Tony menyatakan, perubahan ekosistem perairan akan sangat berpengaruh pada pesut. Misalnya saja terjadi perubahan pada tingkat sedimentasi dan salinitas air sungai. "Perubahan itu suatu saat dapat menghambat berkembangnya pakan utama pesut, yaitu udang dan ikan-ikan kecil. Perusakan mangrove juga dapat menurunkan produksi pakan pesut," kata Tony. Walhasil, IUCN, lembaga konservasi hewan internasional, menyatakan satwa ini masuk daftar merah critically endangered alias spesies yang sangat kritis.

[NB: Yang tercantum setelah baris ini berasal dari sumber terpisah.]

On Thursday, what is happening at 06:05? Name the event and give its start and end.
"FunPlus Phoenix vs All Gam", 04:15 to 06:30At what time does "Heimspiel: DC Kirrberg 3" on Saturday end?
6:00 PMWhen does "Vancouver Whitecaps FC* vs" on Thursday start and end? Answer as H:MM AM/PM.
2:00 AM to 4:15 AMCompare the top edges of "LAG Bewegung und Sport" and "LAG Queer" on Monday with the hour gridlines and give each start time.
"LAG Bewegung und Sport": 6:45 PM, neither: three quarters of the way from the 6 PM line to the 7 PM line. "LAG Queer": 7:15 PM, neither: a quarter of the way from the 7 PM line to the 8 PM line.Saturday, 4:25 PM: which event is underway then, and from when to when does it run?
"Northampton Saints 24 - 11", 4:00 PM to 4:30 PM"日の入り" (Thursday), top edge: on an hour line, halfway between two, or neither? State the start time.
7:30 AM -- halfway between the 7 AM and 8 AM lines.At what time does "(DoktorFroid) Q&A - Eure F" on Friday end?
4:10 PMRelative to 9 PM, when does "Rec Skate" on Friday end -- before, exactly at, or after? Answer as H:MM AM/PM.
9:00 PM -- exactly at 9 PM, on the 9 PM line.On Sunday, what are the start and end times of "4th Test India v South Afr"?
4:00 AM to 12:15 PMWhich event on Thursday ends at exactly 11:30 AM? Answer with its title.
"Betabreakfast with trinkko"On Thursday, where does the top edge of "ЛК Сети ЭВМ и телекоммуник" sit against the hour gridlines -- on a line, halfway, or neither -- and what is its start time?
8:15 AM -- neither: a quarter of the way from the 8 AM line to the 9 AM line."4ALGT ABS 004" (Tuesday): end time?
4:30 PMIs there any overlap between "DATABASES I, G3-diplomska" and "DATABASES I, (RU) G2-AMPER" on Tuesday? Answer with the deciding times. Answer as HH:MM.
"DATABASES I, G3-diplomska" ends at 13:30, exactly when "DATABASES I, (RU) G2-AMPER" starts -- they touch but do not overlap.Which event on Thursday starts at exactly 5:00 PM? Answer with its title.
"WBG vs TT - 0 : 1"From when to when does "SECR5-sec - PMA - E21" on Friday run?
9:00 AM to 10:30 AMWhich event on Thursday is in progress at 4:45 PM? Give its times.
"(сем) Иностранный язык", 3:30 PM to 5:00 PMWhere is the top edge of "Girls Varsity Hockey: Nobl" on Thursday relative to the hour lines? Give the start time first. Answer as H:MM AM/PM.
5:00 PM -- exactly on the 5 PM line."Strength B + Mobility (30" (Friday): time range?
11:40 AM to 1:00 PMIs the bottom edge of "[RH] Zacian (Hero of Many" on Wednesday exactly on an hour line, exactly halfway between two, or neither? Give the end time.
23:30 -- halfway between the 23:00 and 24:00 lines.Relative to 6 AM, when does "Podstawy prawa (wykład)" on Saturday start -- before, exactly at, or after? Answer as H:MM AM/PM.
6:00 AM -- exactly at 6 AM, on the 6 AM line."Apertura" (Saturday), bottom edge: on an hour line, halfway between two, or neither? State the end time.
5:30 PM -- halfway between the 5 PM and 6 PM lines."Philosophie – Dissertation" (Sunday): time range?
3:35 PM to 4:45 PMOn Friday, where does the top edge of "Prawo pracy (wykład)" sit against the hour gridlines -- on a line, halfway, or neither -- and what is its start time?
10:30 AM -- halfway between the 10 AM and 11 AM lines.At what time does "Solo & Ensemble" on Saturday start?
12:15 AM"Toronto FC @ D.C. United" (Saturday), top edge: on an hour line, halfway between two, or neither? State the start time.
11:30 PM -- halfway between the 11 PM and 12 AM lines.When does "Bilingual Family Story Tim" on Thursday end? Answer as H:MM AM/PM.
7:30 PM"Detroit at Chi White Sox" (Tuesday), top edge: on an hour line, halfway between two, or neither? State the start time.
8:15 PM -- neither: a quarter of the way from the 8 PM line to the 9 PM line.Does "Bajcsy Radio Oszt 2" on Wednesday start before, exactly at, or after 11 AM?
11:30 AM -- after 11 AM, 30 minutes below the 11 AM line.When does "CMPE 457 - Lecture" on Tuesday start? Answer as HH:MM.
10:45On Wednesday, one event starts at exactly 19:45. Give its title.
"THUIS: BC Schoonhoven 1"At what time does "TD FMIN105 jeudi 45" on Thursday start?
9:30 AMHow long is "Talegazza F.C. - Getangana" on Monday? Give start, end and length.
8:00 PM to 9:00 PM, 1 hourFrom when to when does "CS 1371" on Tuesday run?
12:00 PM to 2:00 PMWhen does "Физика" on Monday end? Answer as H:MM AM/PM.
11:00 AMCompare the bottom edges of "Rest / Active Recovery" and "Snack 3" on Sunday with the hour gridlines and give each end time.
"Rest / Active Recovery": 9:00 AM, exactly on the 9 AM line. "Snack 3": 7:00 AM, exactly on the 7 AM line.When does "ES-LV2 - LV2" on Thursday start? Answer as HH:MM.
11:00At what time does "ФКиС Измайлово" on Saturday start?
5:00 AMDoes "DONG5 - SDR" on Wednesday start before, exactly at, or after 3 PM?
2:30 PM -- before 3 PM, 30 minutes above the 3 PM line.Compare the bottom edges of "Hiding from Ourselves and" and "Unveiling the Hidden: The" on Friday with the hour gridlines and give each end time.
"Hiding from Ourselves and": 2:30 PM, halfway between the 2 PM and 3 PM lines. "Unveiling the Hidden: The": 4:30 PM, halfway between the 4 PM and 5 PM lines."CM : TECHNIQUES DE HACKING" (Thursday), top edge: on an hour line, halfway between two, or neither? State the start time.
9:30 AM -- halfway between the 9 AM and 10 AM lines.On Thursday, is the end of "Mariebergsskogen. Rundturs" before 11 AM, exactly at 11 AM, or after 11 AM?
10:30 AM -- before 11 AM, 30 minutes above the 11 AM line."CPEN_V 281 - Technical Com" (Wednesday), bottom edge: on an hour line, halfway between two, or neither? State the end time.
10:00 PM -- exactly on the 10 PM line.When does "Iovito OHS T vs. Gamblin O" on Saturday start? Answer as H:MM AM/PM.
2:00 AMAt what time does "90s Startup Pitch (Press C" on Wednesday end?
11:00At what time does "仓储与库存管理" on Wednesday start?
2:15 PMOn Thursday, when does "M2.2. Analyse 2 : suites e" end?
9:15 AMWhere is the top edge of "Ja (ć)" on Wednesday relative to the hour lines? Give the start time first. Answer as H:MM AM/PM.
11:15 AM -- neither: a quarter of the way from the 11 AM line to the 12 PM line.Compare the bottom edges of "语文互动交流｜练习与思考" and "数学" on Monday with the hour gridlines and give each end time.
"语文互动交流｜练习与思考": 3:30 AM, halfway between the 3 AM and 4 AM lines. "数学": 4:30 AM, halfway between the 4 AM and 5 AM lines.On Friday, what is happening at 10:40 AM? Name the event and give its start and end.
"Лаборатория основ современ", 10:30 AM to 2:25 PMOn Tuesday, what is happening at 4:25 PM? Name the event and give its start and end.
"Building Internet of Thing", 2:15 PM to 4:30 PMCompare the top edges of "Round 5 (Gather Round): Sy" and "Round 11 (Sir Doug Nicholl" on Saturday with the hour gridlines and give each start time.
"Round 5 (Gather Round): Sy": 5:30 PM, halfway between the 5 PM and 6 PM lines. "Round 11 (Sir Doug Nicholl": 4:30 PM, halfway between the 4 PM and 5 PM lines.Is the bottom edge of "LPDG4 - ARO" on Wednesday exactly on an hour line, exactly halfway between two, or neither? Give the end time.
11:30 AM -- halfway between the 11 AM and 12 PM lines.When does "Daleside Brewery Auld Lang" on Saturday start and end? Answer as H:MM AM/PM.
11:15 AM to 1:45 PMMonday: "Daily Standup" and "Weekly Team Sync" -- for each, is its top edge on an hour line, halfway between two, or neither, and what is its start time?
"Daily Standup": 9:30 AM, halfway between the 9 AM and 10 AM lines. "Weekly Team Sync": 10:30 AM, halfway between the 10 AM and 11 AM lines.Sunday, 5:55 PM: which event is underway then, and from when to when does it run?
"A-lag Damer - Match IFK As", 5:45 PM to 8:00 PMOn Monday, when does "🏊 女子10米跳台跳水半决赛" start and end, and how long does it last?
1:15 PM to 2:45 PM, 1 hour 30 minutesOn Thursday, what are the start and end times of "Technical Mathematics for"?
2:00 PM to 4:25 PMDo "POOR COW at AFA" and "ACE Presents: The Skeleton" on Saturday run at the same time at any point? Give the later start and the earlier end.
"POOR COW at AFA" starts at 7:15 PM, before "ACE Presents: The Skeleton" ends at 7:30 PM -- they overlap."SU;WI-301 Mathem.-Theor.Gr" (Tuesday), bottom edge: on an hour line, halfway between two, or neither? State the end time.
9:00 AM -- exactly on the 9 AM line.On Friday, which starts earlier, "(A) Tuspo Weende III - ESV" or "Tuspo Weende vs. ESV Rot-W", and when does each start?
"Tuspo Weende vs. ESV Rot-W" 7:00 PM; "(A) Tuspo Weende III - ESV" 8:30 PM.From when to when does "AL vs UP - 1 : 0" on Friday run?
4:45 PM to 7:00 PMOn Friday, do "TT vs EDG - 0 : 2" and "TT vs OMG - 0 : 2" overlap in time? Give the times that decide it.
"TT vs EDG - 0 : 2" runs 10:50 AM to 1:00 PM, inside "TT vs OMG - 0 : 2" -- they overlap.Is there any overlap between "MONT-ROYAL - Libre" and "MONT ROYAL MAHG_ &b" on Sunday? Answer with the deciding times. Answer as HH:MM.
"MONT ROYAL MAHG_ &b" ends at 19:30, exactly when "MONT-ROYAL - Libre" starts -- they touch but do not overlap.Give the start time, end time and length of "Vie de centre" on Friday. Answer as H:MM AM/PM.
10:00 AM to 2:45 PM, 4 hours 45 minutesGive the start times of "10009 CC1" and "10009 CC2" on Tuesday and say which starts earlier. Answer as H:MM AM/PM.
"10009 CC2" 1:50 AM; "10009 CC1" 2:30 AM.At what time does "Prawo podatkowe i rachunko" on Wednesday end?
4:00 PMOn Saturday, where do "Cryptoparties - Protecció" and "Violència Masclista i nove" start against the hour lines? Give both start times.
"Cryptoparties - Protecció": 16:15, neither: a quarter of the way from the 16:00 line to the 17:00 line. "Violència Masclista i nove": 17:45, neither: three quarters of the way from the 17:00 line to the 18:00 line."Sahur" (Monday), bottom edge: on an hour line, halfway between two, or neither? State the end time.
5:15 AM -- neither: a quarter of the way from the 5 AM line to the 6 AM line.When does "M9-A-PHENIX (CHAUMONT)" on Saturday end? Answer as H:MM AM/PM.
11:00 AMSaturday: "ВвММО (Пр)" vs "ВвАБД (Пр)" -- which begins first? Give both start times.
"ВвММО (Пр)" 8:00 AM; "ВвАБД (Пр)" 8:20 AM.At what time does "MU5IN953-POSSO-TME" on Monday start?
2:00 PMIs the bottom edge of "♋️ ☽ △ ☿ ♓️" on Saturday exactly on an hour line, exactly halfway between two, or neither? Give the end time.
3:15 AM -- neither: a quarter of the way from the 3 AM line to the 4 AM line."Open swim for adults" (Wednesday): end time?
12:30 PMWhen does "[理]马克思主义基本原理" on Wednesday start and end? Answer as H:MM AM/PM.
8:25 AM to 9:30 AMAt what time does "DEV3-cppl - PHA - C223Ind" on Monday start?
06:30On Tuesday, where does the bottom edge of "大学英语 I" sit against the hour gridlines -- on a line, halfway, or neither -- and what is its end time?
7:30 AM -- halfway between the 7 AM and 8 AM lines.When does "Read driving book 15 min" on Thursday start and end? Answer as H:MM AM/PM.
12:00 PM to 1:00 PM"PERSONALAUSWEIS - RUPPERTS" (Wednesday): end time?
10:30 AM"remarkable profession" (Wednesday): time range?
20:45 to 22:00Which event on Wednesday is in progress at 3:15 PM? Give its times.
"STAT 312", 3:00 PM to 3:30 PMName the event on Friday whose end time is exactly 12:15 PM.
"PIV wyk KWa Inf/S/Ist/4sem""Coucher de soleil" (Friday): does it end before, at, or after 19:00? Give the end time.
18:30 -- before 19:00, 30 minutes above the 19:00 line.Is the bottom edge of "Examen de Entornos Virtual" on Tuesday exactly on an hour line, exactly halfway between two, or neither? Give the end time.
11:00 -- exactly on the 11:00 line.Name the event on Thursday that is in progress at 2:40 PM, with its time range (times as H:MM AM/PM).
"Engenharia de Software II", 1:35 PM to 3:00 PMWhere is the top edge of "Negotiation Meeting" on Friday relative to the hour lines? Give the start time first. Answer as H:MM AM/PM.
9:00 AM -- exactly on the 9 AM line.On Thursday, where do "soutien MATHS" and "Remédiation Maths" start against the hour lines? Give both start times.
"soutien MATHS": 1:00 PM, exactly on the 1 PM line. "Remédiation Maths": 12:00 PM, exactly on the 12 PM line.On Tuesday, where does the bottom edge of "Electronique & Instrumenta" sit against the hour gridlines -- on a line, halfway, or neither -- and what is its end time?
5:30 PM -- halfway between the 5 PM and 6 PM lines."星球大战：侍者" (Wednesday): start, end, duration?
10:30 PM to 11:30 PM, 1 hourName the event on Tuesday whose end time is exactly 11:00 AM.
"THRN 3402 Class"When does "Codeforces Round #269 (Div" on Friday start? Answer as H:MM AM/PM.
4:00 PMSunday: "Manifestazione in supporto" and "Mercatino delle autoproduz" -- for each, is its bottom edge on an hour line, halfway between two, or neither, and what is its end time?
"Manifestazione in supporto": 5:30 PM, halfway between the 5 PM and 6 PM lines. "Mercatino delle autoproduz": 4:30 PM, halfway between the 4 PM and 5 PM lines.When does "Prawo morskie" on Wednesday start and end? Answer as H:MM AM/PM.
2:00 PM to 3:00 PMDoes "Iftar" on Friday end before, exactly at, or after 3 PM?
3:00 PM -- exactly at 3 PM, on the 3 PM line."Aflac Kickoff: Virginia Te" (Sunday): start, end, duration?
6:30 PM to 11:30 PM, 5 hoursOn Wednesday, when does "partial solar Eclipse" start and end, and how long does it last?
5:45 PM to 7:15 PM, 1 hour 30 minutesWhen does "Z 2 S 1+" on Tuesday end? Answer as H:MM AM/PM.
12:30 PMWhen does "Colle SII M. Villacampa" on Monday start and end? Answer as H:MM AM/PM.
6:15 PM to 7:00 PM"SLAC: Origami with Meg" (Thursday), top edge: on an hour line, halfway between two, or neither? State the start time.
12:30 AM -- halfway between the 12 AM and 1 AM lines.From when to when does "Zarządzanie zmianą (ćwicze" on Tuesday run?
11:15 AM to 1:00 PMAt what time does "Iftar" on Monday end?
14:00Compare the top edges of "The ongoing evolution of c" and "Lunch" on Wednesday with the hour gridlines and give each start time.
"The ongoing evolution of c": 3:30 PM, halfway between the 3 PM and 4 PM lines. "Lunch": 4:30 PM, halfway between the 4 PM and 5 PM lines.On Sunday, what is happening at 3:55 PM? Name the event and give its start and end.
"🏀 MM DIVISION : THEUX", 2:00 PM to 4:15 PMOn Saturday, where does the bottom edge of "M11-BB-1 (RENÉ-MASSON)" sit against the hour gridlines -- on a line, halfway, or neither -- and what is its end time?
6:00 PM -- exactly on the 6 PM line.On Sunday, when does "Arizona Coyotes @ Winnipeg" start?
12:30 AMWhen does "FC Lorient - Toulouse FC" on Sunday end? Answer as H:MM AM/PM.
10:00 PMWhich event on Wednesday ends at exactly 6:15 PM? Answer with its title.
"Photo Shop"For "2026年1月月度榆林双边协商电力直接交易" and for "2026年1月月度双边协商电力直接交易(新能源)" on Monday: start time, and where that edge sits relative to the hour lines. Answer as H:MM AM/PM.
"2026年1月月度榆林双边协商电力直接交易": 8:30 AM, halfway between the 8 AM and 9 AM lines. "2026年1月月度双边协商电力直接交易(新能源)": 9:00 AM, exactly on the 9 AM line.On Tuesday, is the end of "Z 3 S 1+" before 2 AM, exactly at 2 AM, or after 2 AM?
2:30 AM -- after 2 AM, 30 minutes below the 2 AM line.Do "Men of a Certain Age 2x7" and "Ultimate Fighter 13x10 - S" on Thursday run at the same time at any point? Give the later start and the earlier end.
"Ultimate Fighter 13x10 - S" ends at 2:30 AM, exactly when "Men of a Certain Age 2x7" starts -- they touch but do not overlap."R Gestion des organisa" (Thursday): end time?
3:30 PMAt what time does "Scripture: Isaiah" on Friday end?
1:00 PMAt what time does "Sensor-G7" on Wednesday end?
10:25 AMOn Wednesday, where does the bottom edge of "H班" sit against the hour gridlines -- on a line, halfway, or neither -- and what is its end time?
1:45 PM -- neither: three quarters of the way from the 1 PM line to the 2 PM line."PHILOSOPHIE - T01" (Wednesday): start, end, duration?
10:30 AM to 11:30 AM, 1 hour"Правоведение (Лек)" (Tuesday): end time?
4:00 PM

Sebab itulah, Ngurah berharap, informasi tentang pesut ini dapat membuka mata orang Indonesia, termasuk kalangan internasional. "Saya juga berharap, kita mampu mengelola dana untuk mengembangkan sistem konservasi yang tepat guna melindungi keberadaan pesut," kata Ngurah lagi.

Nur Hidayat



Sang Penentu Nasib Ekosistem
Pesut atau lumba-lumba (Orcaella brevirostris) adalah spesies mamalia air (bernapas dengan paru-paru dan menyusui anaknya) yang banyak menghuni wilayah perairan tropis dan subtropis di Asia Selatan dan Asia Tenggara. Mulai India, Filipina, hingga bagian utara Australia. Ada dua jenis lumba-lumba --atau dalam bahasa Inggris disebut irrawaddy dolphin-- di dunia, yaitu Orcaella brevirostris dan Orcaella heinsohni (snubfin dolphin).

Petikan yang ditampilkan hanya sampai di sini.